ISTOÉ – O livro traz a história de seu irmão (médico), que morreu de câncer no pulmão. O sr. assimilou essa morte? Isso se assimila?
Varella – Não. Você vai se acostumando com a idéia de que perdeu alguém querido. Parece que o teto da felicidade teve um rebaixamento. Você anda dobrado no início porque o teto ficou muito baixo. Com o tempo sente que consegue esticar a cabeça, levantar o tronco. Mas não volta à posição em que estava antes. Você passa muito tempo tendo saudade da pessoa. O que acontece é que você se conforma. E procura achar outras belezas na vida (emocionado).
ISTOÉ – Que conselhos dá aos médicos mais novos?
Varella – Enxergue a realidade que o outro vê, não a que você vê. Não é fácil. Para quem não é médico, vale o mesmo.

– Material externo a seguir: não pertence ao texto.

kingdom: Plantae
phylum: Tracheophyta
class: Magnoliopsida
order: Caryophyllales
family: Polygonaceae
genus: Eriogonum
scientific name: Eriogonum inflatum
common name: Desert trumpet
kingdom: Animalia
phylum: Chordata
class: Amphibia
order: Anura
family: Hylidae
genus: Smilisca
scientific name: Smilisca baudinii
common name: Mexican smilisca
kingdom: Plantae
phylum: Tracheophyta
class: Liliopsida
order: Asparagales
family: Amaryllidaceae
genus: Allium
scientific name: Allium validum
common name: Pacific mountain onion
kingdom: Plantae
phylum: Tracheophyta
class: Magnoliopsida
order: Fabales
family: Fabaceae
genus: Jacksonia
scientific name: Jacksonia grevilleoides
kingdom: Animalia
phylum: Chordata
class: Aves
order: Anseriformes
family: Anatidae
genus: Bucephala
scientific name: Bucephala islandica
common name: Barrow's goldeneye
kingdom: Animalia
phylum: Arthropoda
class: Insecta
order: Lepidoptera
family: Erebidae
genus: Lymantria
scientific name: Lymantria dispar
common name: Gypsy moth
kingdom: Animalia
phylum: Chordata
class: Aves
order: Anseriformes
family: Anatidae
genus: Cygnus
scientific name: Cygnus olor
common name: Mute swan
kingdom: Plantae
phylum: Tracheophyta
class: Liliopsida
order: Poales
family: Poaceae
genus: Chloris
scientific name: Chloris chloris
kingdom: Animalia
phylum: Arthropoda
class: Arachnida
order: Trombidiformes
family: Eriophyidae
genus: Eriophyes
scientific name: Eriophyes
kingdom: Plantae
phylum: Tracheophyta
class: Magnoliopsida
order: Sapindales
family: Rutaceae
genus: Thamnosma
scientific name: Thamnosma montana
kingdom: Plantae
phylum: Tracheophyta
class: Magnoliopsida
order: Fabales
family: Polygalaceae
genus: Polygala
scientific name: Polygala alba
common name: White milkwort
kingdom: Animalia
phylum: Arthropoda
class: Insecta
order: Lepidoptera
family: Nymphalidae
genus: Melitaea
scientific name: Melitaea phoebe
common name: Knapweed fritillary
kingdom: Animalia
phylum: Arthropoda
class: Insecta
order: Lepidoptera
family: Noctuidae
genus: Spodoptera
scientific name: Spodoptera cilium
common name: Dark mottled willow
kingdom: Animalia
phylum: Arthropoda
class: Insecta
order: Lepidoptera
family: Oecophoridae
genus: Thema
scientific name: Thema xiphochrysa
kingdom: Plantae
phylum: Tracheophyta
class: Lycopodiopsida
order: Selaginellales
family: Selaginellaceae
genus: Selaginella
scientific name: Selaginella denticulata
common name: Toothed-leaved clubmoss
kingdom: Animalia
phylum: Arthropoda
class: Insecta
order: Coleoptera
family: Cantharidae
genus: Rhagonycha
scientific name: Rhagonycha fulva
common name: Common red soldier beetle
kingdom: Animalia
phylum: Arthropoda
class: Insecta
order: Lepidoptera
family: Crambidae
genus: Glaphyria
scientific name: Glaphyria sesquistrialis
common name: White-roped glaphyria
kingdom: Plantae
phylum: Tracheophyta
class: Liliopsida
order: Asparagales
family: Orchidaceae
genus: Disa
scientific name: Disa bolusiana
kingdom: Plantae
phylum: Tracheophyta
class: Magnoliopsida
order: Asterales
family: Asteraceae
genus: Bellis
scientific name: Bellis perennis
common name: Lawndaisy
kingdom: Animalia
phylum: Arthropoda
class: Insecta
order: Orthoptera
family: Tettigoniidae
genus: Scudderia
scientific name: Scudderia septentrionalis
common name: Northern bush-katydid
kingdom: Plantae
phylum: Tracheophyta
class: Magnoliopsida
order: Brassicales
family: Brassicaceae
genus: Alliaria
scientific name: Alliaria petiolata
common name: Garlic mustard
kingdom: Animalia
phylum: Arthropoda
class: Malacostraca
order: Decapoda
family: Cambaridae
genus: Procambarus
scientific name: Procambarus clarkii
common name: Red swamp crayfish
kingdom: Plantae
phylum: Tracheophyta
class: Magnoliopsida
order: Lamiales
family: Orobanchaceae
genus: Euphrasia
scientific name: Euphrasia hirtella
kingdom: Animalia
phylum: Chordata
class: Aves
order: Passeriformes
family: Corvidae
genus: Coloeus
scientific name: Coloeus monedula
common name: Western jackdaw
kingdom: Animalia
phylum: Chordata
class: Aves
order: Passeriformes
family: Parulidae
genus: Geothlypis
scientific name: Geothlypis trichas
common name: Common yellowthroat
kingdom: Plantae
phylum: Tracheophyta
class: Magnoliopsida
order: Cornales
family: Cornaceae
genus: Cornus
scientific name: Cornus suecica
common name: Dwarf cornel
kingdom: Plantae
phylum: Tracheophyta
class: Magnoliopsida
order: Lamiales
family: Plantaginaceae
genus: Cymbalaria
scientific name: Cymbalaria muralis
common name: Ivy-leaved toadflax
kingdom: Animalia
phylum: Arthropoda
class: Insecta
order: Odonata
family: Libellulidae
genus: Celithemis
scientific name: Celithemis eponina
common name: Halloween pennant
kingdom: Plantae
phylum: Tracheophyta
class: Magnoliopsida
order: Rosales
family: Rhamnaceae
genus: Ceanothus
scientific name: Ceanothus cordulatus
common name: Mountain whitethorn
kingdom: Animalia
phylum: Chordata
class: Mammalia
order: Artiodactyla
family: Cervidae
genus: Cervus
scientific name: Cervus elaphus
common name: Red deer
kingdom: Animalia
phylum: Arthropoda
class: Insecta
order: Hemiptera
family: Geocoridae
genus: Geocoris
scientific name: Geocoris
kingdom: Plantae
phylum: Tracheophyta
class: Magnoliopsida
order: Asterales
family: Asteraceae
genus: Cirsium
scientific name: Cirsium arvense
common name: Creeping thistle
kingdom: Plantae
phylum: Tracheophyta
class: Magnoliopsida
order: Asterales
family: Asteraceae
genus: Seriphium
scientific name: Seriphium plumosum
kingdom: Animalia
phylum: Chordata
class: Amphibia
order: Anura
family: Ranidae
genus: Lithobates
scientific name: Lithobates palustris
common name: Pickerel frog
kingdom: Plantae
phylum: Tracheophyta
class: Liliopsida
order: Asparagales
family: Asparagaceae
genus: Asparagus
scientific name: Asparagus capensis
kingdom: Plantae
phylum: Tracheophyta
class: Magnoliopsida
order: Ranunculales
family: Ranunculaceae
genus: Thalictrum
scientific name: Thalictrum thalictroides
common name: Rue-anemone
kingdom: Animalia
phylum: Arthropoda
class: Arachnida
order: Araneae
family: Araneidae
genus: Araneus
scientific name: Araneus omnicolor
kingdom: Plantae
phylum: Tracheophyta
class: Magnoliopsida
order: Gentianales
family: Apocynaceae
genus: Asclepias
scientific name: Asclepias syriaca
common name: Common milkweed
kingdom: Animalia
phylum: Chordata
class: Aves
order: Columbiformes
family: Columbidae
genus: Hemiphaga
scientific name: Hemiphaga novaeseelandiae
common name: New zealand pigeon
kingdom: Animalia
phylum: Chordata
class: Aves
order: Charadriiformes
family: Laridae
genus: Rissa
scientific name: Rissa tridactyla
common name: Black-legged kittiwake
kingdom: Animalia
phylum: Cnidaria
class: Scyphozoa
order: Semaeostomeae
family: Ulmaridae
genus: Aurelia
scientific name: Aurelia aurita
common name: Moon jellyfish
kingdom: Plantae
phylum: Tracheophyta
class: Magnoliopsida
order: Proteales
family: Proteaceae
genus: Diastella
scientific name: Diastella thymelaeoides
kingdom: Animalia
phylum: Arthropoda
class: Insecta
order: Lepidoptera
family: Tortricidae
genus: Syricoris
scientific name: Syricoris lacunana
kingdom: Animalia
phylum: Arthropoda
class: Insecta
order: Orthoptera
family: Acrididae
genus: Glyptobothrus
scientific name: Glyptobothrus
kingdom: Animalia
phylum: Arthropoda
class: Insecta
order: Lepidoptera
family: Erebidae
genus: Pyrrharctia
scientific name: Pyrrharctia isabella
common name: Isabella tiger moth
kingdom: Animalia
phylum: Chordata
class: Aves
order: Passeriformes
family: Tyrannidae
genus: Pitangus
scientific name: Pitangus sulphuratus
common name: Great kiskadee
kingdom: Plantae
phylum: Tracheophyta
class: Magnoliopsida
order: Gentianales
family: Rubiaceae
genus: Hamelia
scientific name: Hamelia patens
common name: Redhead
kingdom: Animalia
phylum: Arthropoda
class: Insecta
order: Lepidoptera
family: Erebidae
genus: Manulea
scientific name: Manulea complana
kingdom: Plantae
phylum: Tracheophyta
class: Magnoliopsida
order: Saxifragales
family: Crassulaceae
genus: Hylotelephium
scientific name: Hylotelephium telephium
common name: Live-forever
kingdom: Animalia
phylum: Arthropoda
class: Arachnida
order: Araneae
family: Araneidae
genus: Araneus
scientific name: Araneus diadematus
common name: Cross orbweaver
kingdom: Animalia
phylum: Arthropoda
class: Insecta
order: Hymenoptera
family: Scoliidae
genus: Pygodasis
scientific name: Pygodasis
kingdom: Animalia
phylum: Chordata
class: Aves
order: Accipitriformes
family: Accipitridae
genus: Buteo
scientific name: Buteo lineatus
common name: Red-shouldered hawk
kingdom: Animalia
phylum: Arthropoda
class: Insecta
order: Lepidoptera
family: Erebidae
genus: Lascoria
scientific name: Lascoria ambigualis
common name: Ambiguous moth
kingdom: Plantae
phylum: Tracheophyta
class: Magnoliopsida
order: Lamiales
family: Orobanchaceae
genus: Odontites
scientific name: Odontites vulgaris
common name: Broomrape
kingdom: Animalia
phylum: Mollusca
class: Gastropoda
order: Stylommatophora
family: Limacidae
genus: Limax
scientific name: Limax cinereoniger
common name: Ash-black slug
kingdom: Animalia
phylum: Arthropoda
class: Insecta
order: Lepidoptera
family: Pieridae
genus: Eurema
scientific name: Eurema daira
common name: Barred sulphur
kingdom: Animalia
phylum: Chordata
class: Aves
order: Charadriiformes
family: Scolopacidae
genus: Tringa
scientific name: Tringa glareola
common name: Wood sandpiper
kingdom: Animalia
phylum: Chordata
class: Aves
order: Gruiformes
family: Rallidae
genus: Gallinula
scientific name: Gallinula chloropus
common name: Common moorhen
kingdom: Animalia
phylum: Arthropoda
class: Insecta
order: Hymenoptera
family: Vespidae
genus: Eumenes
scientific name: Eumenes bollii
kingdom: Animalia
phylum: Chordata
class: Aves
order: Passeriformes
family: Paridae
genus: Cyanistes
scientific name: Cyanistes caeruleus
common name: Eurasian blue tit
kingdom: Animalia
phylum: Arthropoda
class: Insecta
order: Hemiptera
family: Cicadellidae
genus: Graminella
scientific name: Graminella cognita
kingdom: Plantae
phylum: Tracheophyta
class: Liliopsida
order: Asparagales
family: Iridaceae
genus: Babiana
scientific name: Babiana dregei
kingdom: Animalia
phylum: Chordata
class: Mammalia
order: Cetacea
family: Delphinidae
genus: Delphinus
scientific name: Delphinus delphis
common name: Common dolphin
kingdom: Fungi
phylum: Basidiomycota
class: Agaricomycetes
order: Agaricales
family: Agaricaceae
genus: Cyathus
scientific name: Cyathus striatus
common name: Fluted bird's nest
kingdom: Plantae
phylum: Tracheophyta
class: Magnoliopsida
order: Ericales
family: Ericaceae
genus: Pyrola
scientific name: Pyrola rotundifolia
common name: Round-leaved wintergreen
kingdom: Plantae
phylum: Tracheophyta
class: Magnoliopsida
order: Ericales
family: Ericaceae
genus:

Tem uma parte no livro em que digo que a finalidade da medicina não é curar. É aliviar o sofrimento. Isso não é apenas função do médico, é função de todos. Se você tem uma amiga que está morrendo, quantas vezes você se diz que não irá vê-la porque não pode fazer nada? “Vou ficar triste e não vou ajudar.” Mas sua visita pode aliviar o sofrimento dela. Você pode contar histórias ou simplesmente chorar com ela. A gente tende a fugir do sofrimento. É algo forte em nós. Até nos próprios médicos.